-- Material to process follows --

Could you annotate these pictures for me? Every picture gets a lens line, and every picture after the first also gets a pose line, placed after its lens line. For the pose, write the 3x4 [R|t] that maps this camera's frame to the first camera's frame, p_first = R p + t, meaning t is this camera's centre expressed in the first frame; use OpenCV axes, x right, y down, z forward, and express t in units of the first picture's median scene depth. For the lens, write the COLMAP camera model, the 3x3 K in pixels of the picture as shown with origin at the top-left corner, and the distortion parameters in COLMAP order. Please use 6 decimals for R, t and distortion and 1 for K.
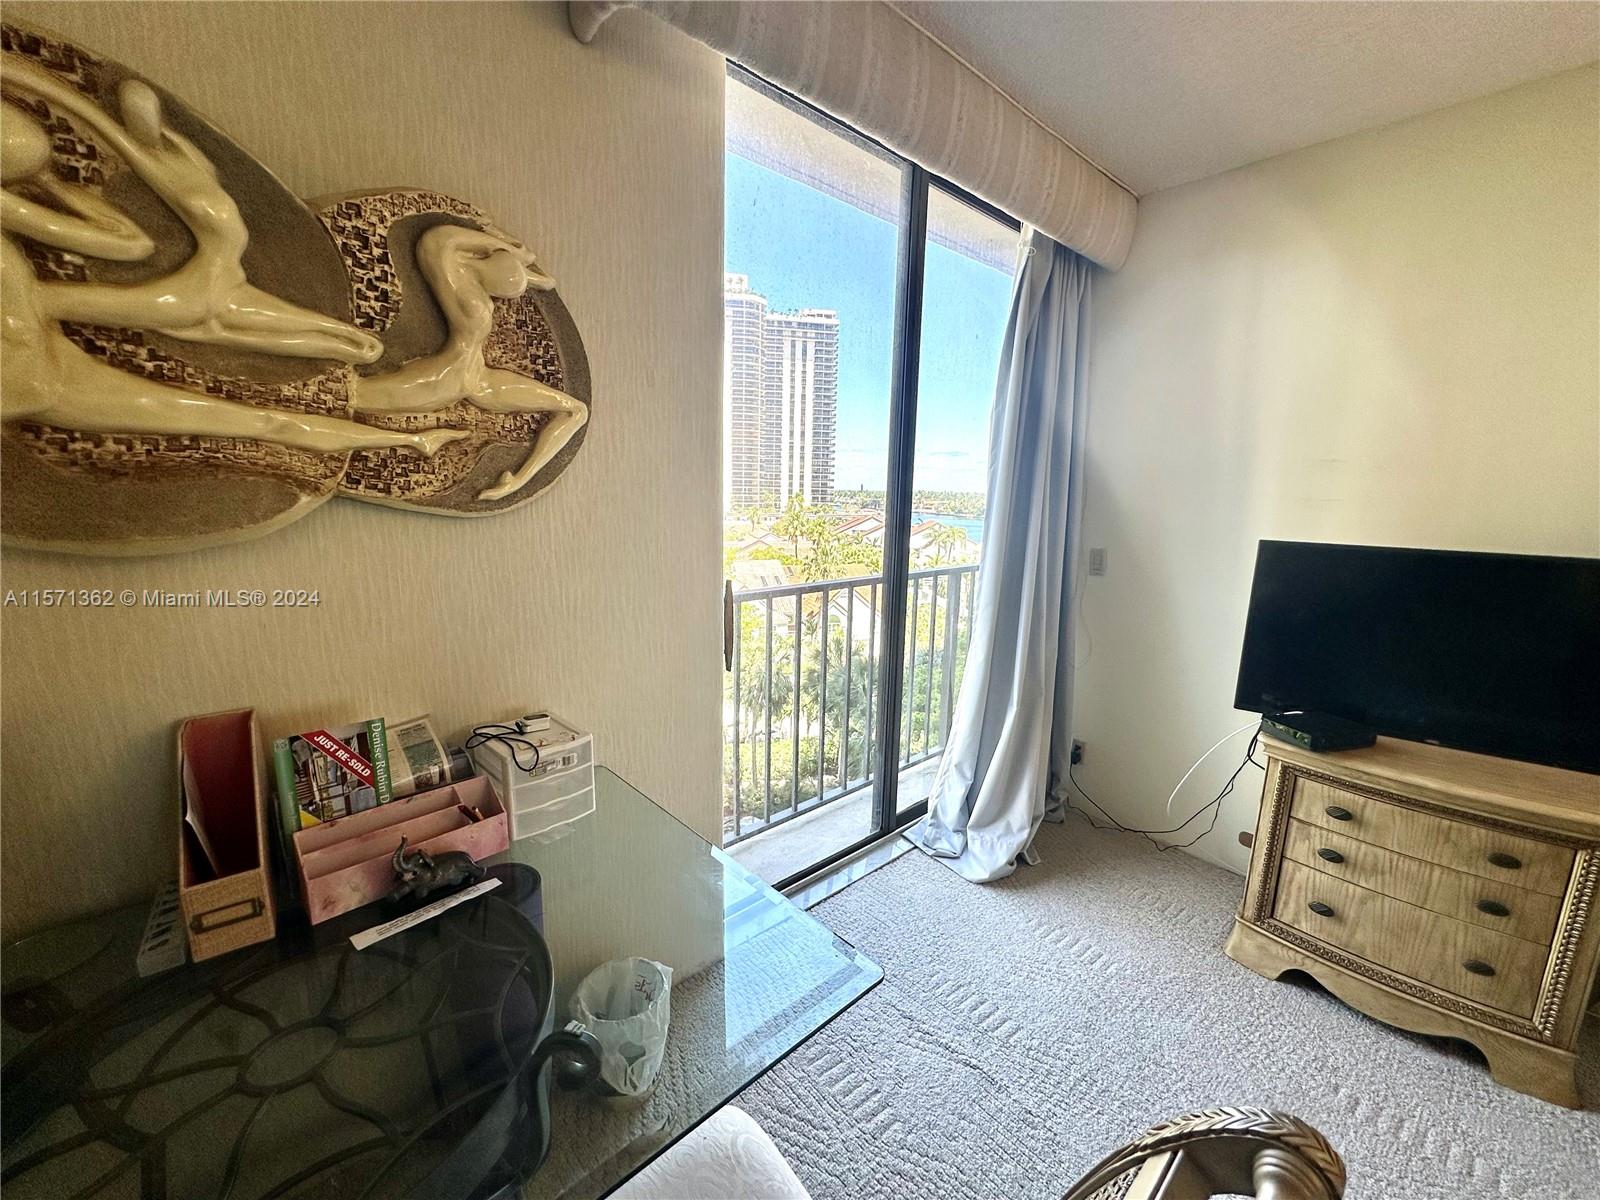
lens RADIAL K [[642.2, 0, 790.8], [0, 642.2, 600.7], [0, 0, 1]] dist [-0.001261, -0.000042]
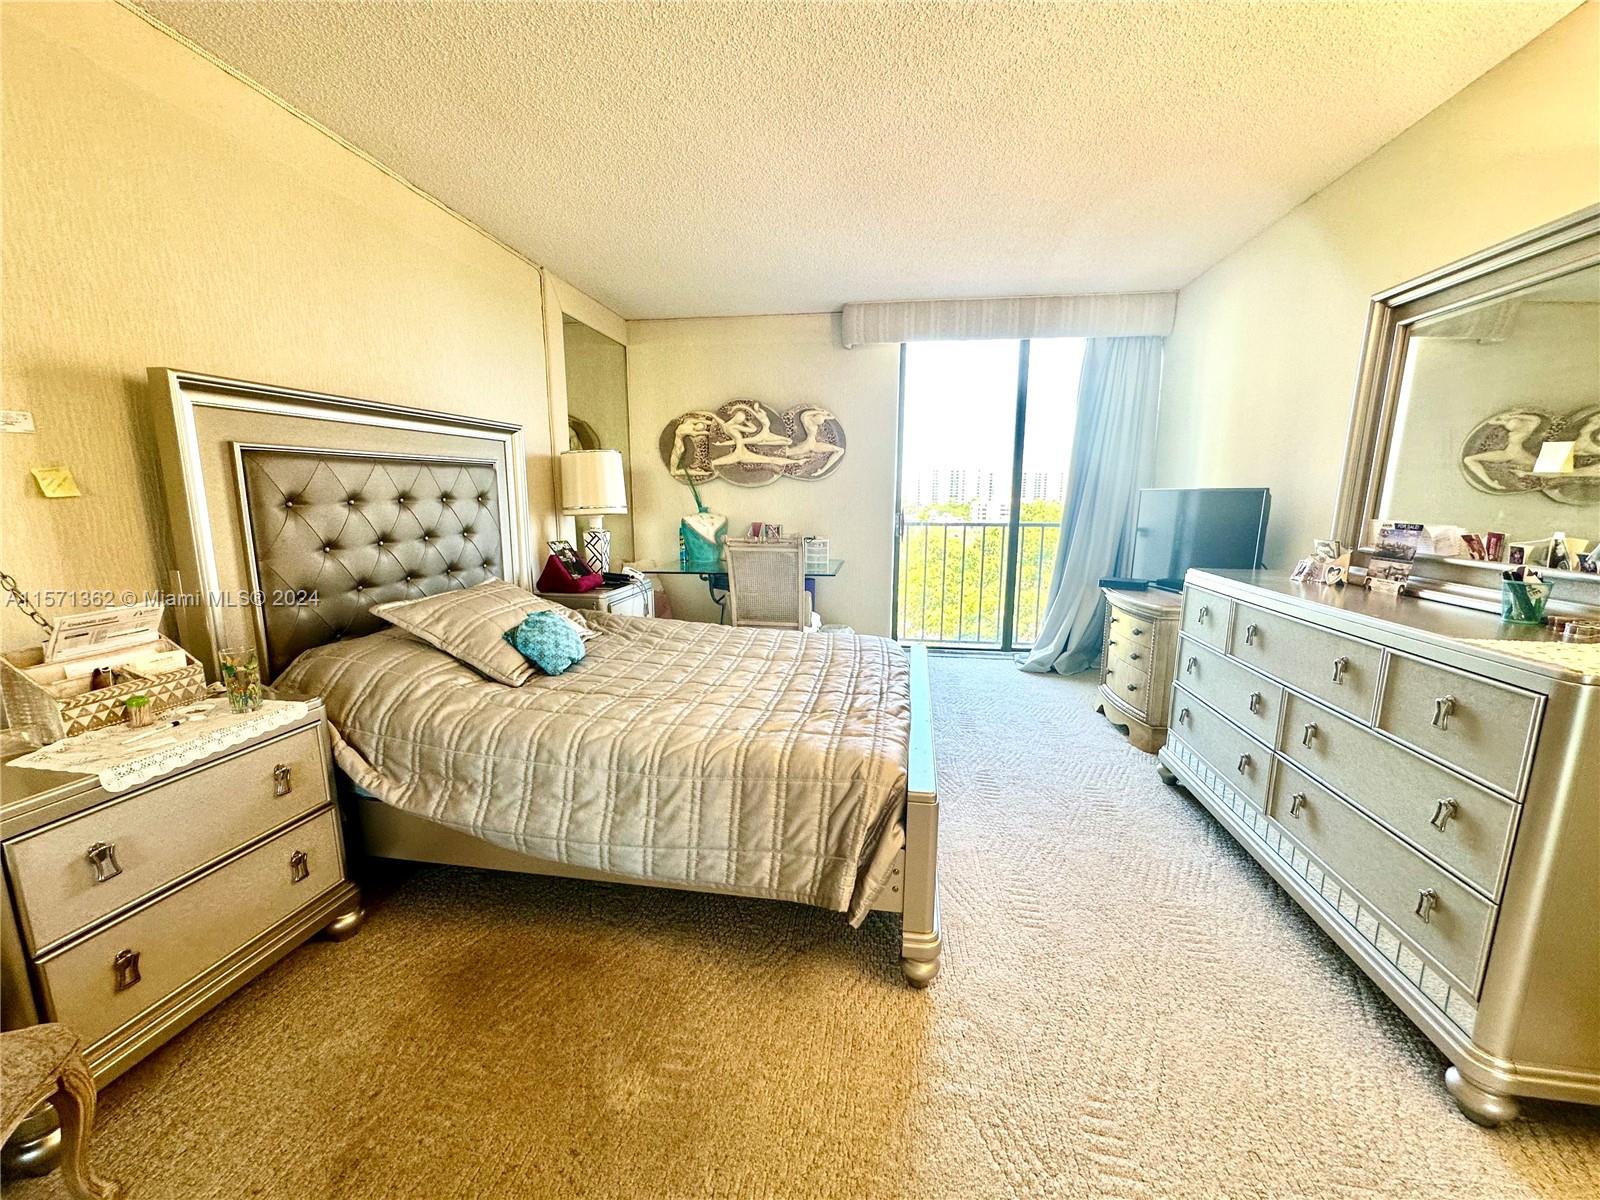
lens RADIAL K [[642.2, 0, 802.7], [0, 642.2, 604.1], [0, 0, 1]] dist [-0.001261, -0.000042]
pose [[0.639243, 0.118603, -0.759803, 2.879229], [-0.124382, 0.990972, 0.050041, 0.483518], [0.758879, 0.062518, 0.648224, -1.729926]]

-- Material to process concluded --
-- Material to process follows --

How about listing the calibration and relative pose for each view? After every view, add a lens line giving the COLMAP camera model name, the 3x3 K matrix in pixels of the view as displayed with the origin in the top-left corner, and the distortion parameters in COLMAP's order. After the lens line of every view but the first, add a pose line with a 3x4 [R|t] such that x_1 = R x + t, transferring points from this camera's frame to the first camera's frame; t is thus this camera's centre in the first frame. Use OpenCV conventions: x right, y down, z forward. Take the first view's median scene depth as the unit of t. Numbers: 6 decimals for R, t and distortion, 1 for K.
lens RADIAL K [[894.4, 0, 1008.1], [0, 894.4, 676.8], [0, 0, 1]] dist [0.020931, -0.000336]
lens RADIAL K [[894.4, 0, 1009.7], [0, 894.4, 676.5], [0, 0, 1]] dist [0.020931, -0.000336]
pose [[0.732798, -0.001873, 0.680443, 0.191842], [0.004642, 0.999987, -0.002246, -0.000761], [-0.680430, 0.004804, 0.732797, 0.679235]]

-- Material to process concluded --

Rewrite the lines starting at the one containing "Could you annotate" and ending at the one containing "0.062518, 0.648224, -1.729926]]", with "pose line" replaced by "pose row" and nothing else changed. Leave the pictures out of your answer.

Could you annotate these pictures for me? Every picture gets a lens line, and every picture after the first also gets a pose row, placed after its lens line. For the pose, write the 3x4 [R|t] that maps this camera's frame to the first camera's frame, p_first = R p + t, meaning t is this camera's centre expressed in the first frame; use OpenCV axes, x right, y down, z forward, and express t in units of the first picture's median scene depth. For the lens, write the COLMAP camera model, the 3x3 K in pixels of the picture as shown with origin at the top-left corner, and the distortion parameters in COLMAP order. Please use 6 decimals for R, t and distortion and 1 for K.
lens RADIAL K [[642.2, 0, 790.8], [0, 642.2, 600.7], [0, 0, 1]] dist [-0.001261, -0.000042]
lens RADIAL K [[642.2, 0, 802.7], [0, 642.2, 604.1], [0, 0, 1]] dist [-0.001261, -0.000042]
pose [[0.639243, 0.118603, -0.759803, 2.879229], [-0.124382, 0.990972, 0.050041, 0.483518], [0.758879, 0.062518, 0.648224, -1.729926]]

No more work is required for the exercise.